* **What you should do**
Copy the rows starting with the line containing "family: Heleomyzidae" and going on through the line containing "family: Sciaridae", substituting "division" for every "phylum" and changing nothing else. Leave the picture lines out.

__________

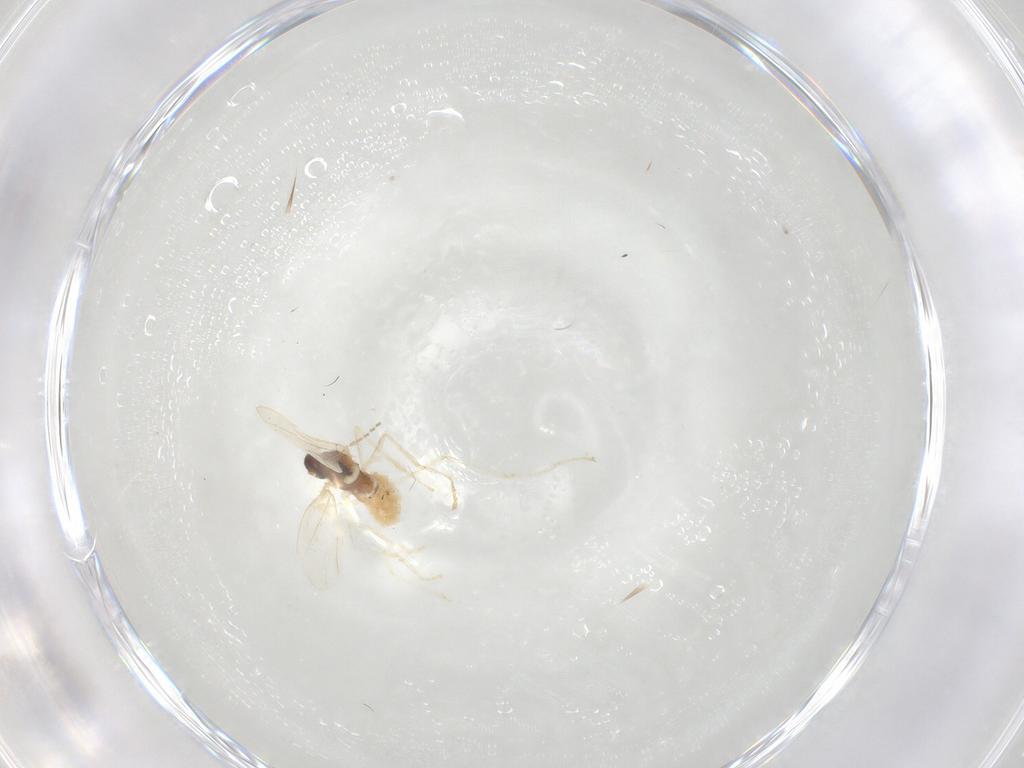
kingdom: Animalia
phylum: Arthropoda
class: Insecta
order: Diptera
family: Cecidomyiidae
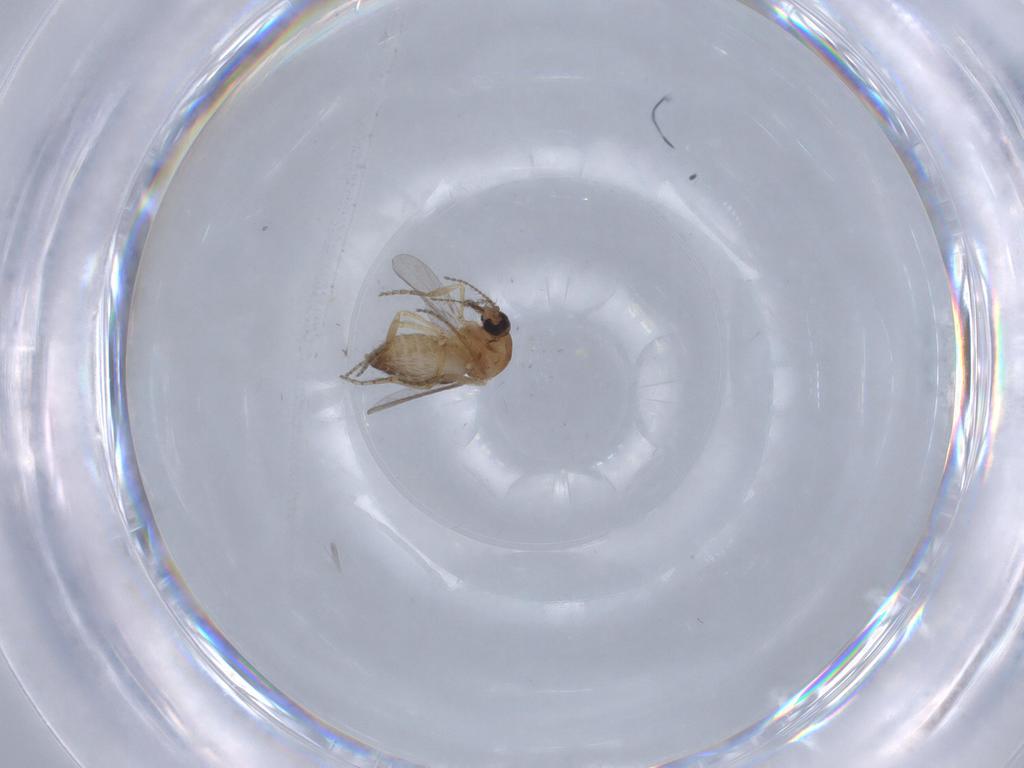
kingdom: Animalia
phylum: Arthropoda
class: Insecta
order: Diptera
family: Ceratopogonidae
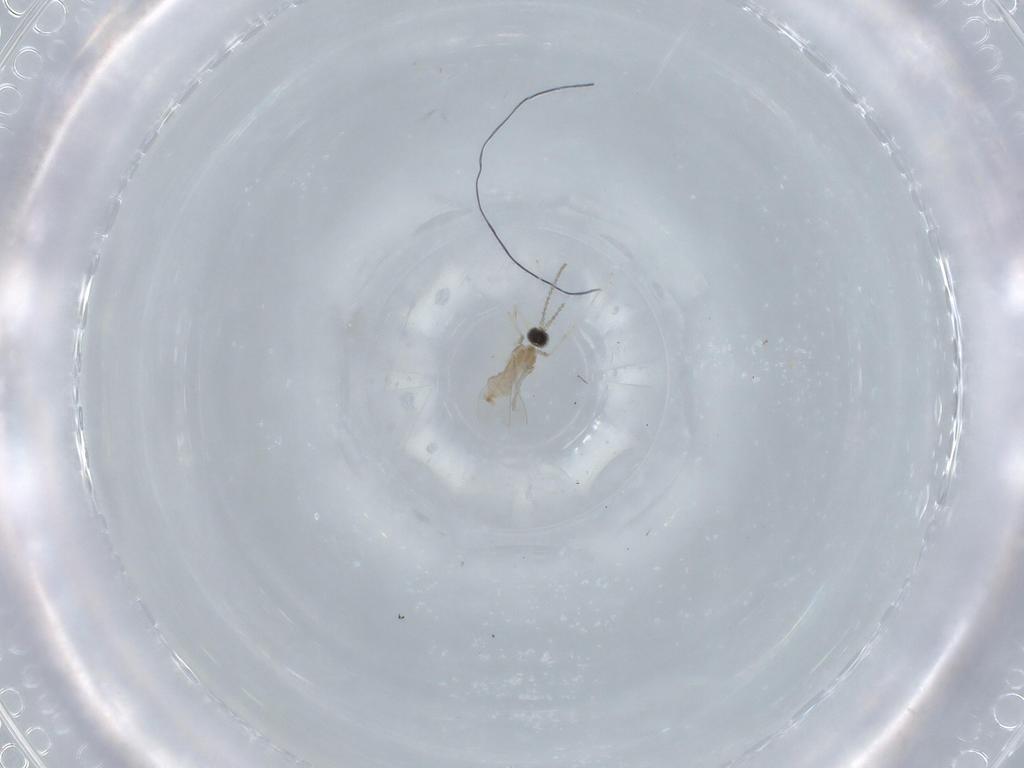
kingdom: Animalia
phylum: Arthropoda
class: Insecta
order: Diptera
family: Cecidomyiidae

__________

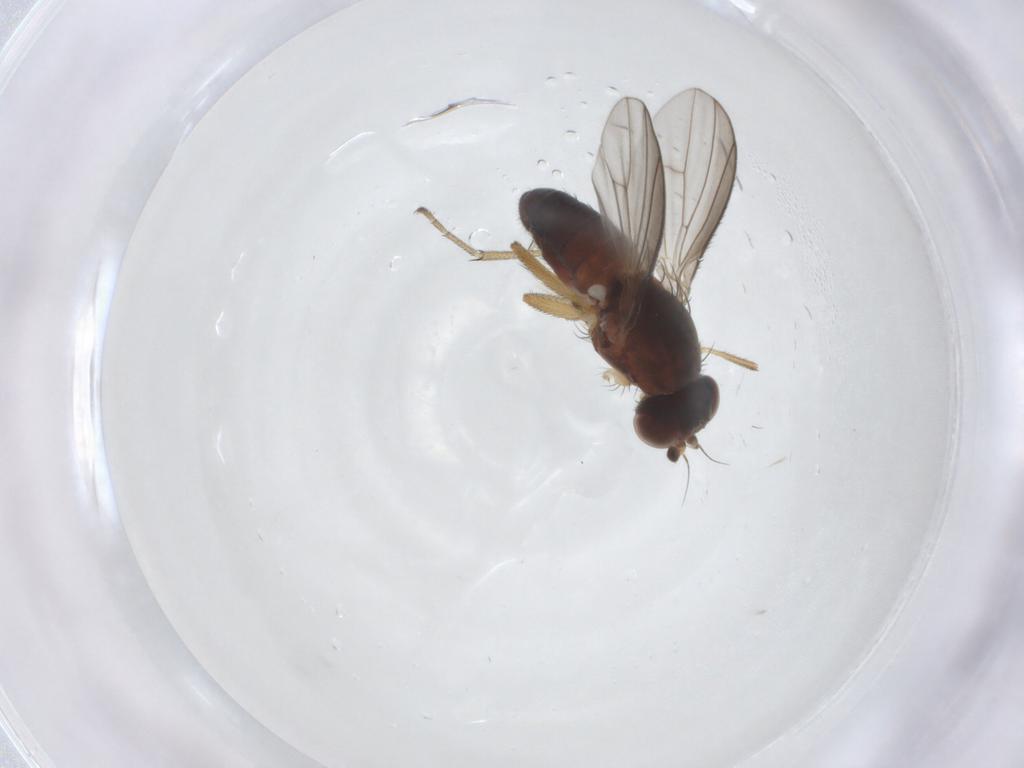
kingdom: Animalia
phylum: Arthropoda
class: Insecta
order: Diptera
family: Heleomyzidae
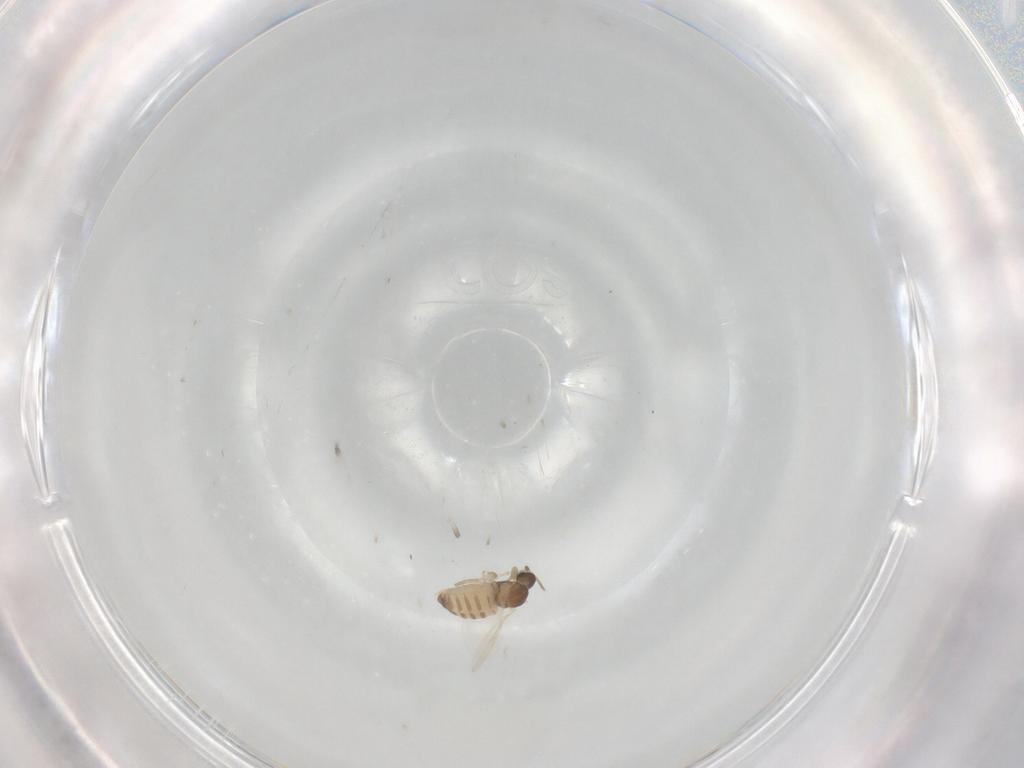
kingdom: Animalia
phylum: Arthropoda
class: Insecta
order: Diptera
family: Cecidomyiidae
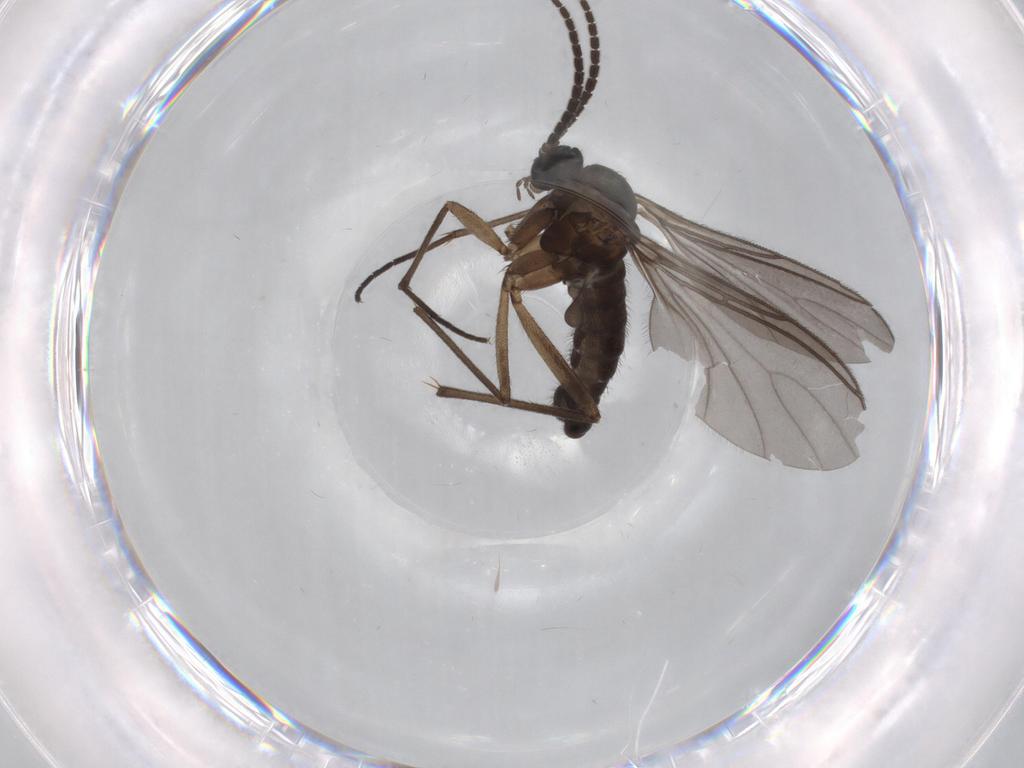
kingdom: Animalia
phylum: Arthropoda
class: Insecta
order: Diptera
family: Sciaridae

__________

* **Result**
family: Heleomyzidae
kingdom: Animalia
division: Arthropoda
class: Insecta
order: Diptera
family: Cecidomyiidae
kingdom: Animalia
division: Arthropoda
class: Insecta
order: Diptera
family: Sciaridae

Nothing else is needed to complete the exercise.